During one truly fabulous meal—accompanied by Moravian wines that just kept coming from the hotel’s extensive wine cellar—general manager Roman Tatak pointed out that Janacek composed some of his finest work here, including the opera masterpiece “The Cunning Little Vixen.” And from time to time, Tatak told us, the maestro would tuck into the hotel-once-a-monastery’s lovely St. Thomas chapel for additional inspiration.

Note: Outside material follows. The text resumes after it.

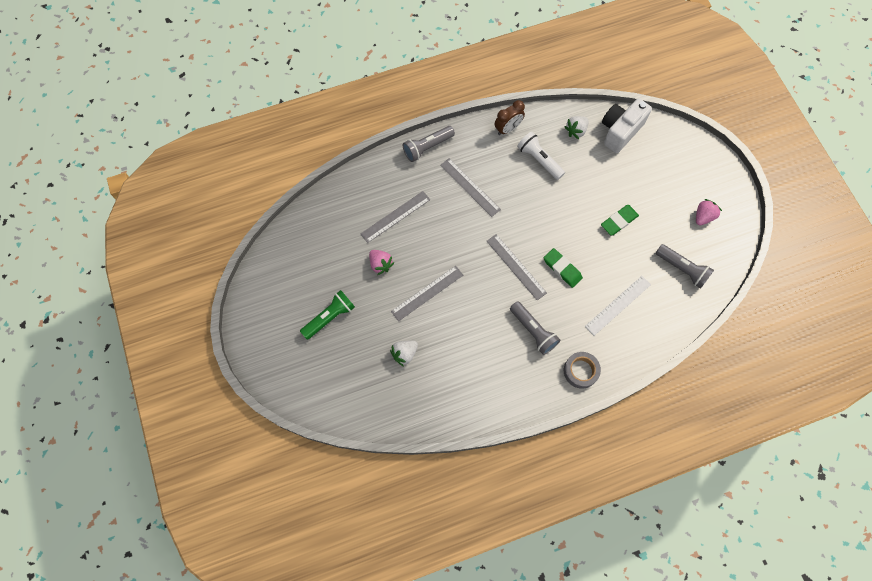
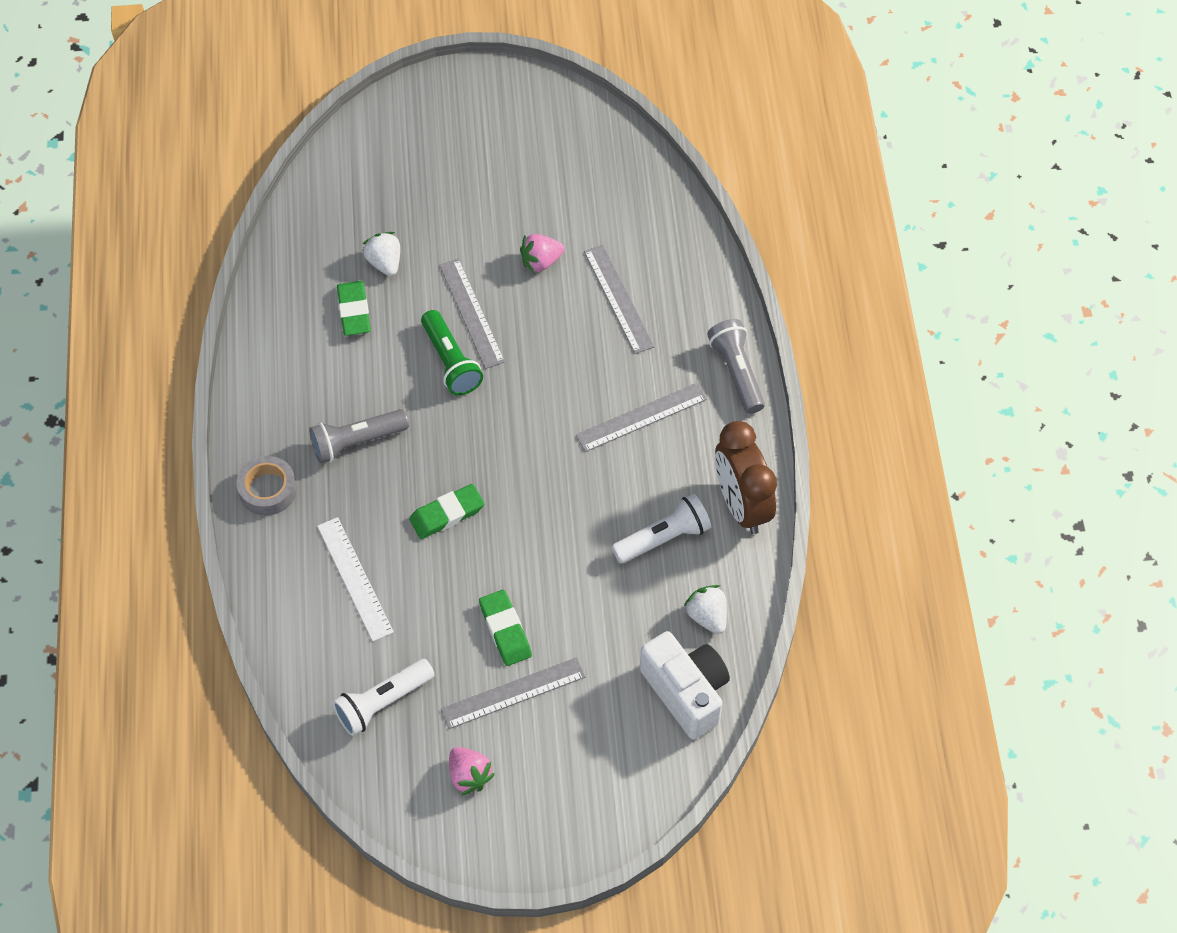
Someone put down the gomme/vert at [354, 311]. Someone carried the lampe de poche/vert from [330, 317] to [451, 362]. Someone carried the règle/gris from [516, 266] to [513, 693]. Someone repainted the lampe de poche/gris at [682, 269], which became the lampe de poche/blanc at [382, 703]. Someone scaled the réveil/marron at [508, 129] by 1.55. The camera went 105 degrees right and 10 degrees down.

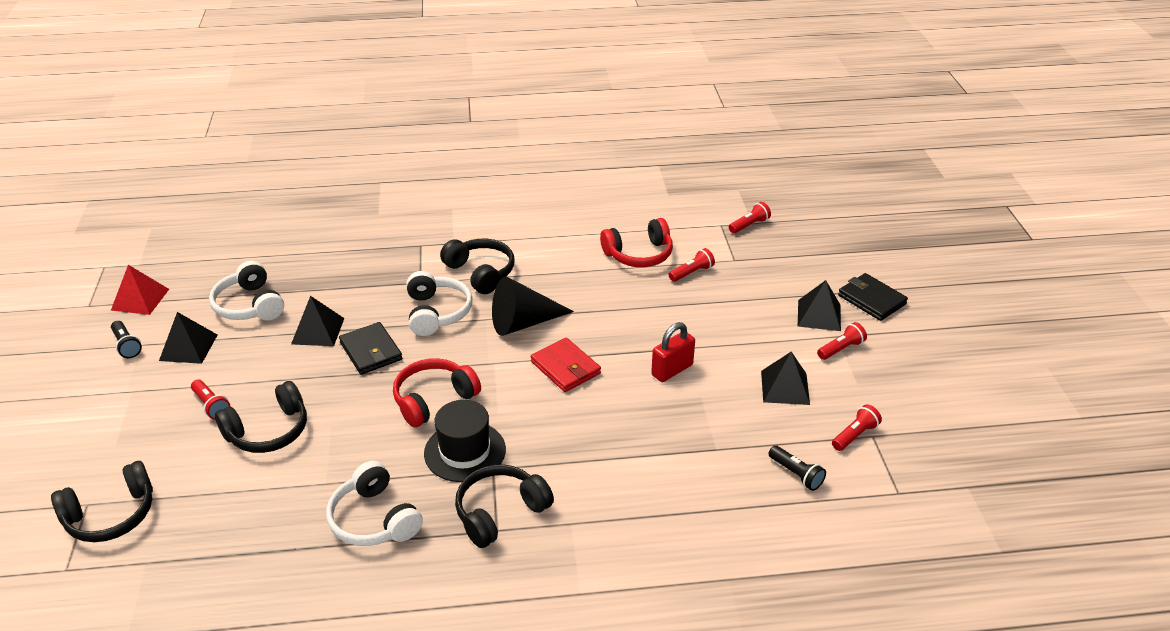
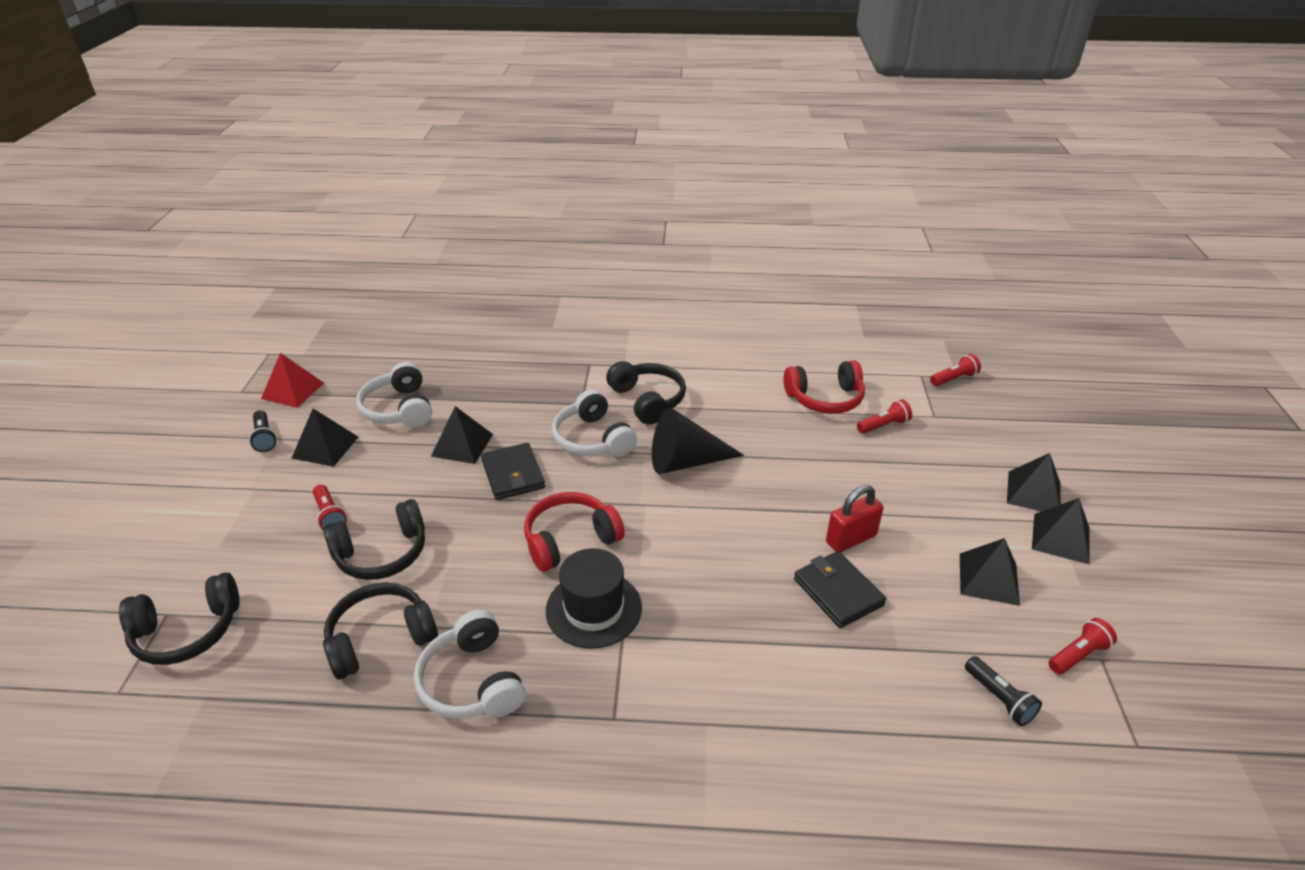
Someone took away the portefeuille/rouge at [565, 368]. Someone carried the casque audio/noir from [500, 512] to [380, 638]. Someone carried the portefeuille/noir from [871, 300] to [838, 592]. Someone swapped the lampe de poche/rouge at [841, 349] for the pyramide/noir at [1060, 538]. Someone rotated the casque audio/blanc at [437, 312] by 150 degrees clockwise. The camera went 10 degrees right and 0 degrees up.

With its gorgeous dark-green forest setting, beautiful woodland walks, and its pleasant, low-key, harmonious spa-town presence, Luhacovice is a very appealing place. Wellness is the primary pursuit here, where spa treatments typical to the town are peat wraps and dry carbonated baths during which you sit up to your waist in natural CO2 gas taken from local springs. But what knocks your visual socks off is the architecture: a mix of half-timbered spa hotels, Alpine villas, Slavic log cabins, pavilions and gazebos, topped with gabled roofs, draped in art nouveau ornamentation, fashioned with art deco styling, drawn from Carpathian folk architecture—all dolled up in a Disney-esque palette of fairytale colors. In the first third of the 20th century, leading Czech architects seem to have gone on a very special spa-building spree.

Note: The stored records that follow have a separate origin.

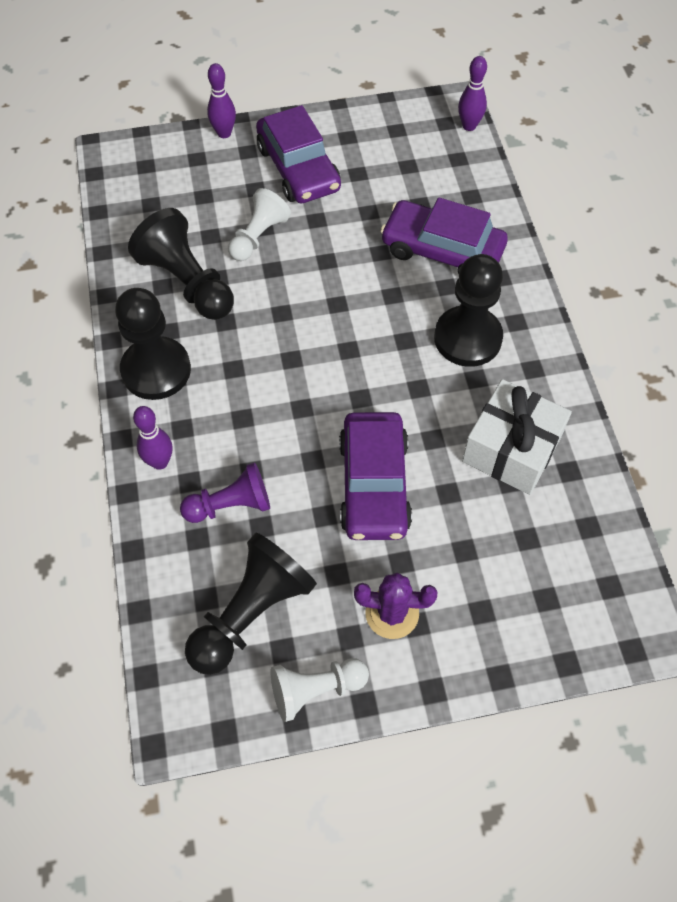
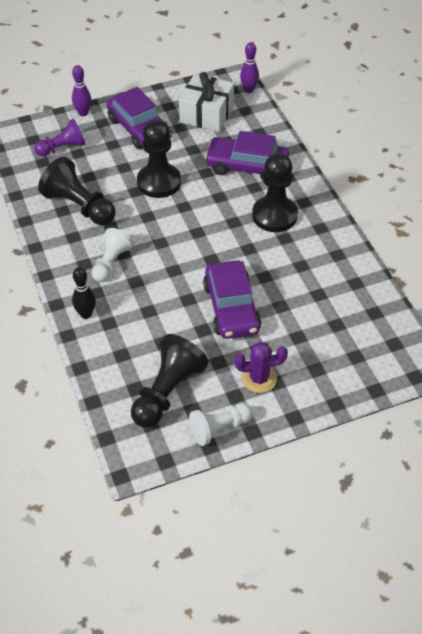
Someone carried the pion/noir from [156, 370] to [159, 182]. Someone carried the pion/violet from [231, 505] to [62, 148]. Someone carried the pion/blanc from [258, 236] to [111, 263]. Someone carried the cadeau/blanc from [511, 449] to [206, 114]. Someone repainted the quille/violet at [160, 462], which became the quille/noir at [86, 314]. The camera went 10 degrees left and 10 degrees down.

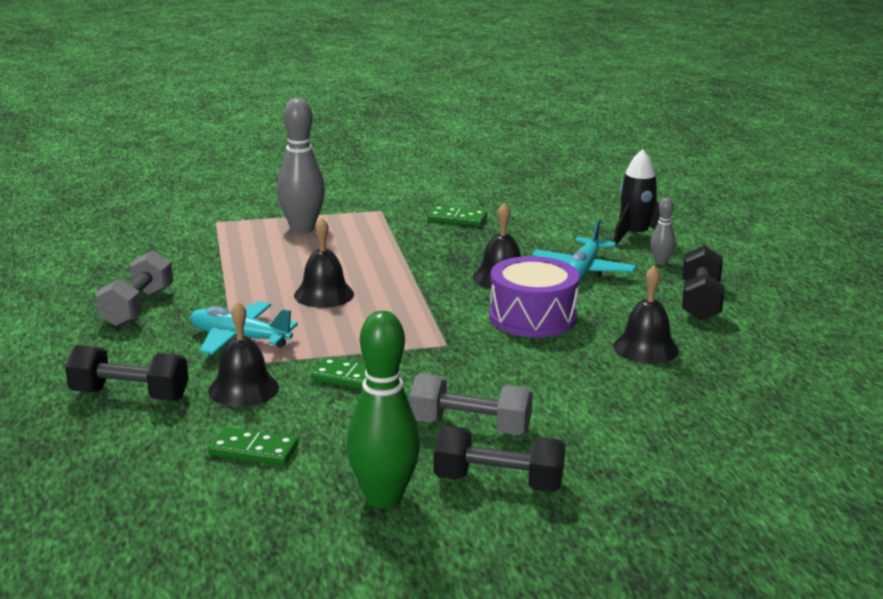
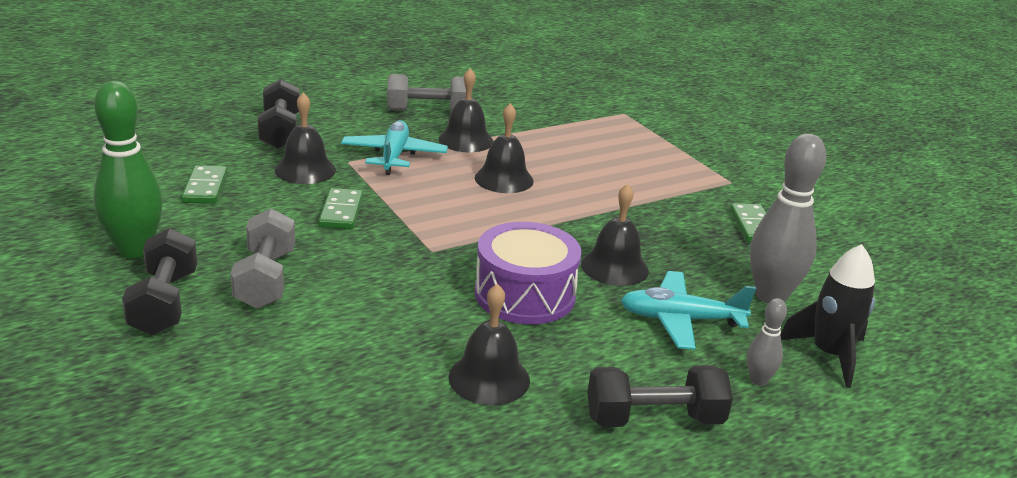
Someone put down the cloche/noir at [466, 140]. Someone carried the quille/gris from [302, 228] to [771, 296]. The camera went 70 degrees right and 5 degrees up.

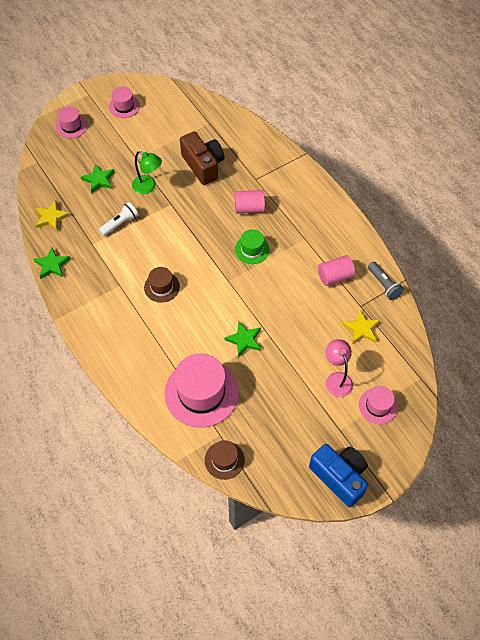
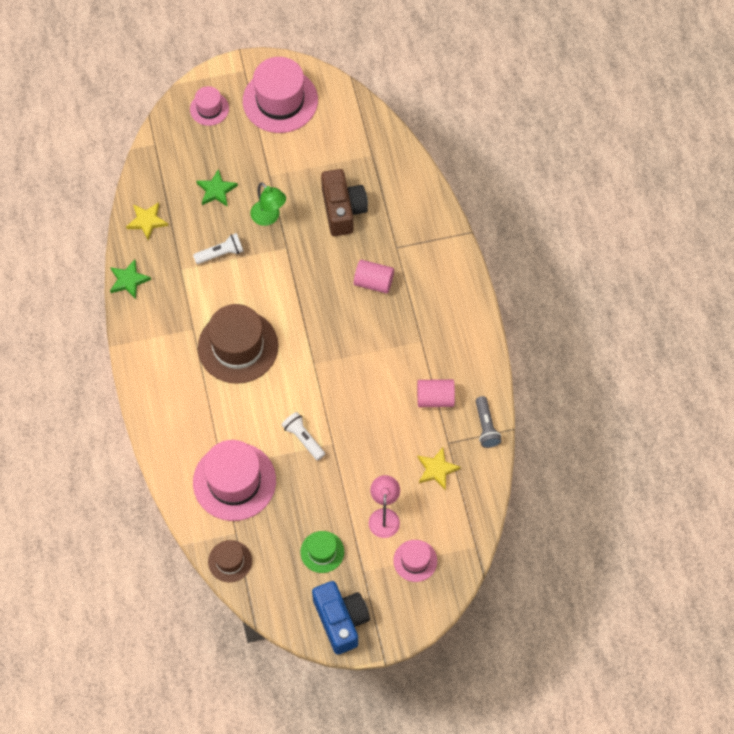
Someone carried the chapeau/vert from [252, 249] to [322, 552]. Someone swapped the étoile/vert at [244, 340] for the lampe de poche/blanc at [303, 438]. Someone scaled the chapeau/rose at [124, 106] by 1.93. Someone scaled the chapeau/marron at [162, 287] by 1.93. The camera went 20 degrees right and 5 degrees up.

Just 20 miles north of Brno is Moravia’s number one natural attraction: the limestone region of the Moravian Karst, honeycombed with hundreds of caves, with Punkevni the most famous and most extensive cave system. Visiting here, you follow the pathway through the limestone caverns at the bottom of the Macocha Abyss, then board a little electric-powered boat to cruise along the subterranean Punkva River, passing extraordinary galleries of stalagmites and stalactites formed by that water dripping slowly through the limestone over millions of years. It’s a magical place.

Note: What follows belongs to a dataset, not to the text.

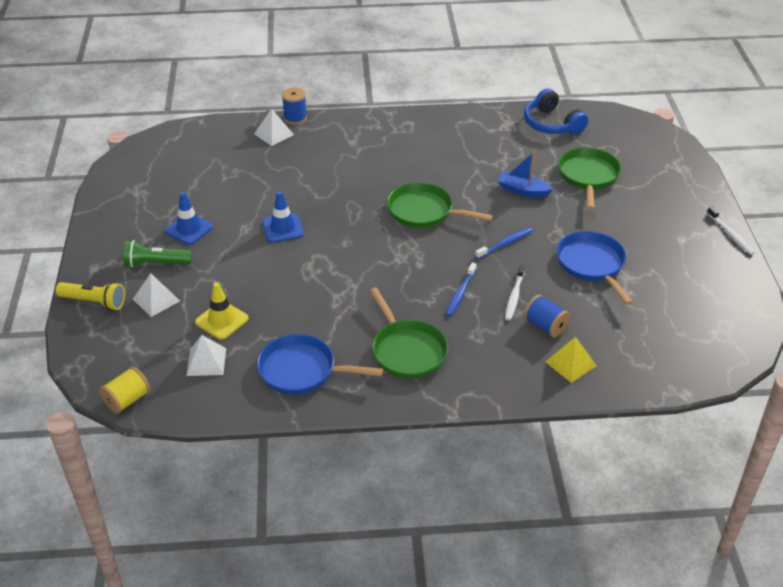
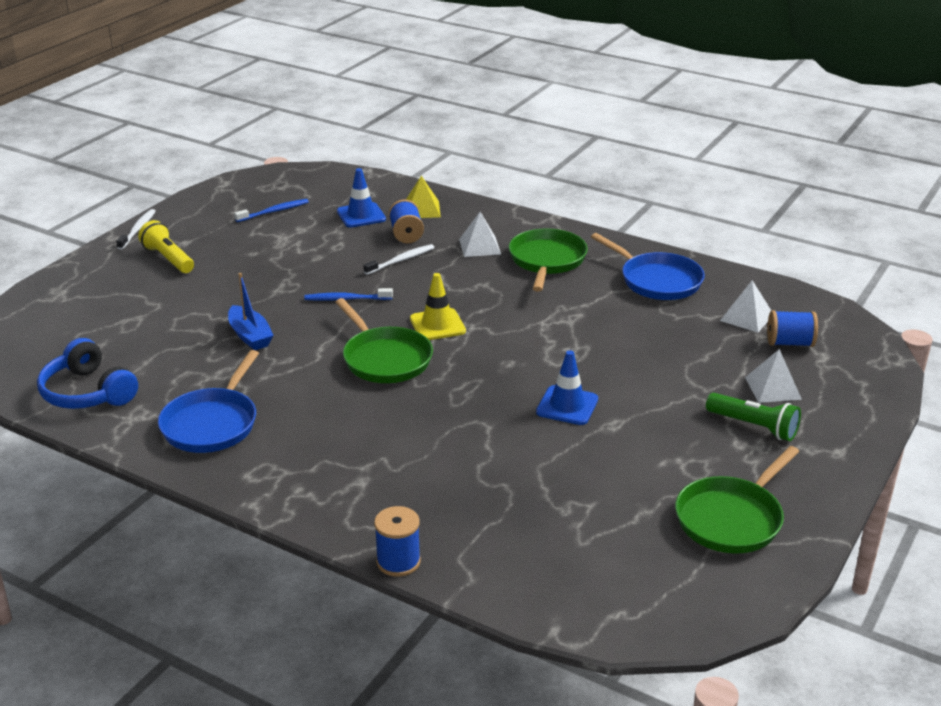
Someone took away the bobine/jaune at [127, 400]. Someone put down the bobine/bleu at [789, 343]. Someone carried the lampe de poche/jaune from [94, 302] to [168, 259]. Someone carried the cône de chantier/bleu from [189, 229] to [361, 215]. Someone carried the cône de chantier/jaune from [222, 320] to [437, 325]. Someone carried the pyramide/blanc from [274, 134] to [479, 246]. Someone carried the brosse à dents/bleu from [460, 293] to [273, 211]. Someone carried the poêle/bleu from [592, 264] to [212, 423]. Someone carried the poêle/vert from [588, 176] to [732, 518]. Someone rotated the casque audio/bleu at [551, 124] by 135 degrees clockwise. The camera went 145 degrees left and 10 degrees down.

For clients with ample time, suggest they head north from Brno to visit Kromeriz, whose Archbishop’s Chateau has a gallery chock-full of European masters such as Titian, Brueghel and Cranach the Elder; the medieval fortress of Pernstejn—a bizarre looking structure whose original 13th century castle still seems to shine through many additions and renovations—and the Moravsky Krumlov Castle, home to Alfons Mucha’s Slav Epic, arguably the finest work of the nation’s finest painter.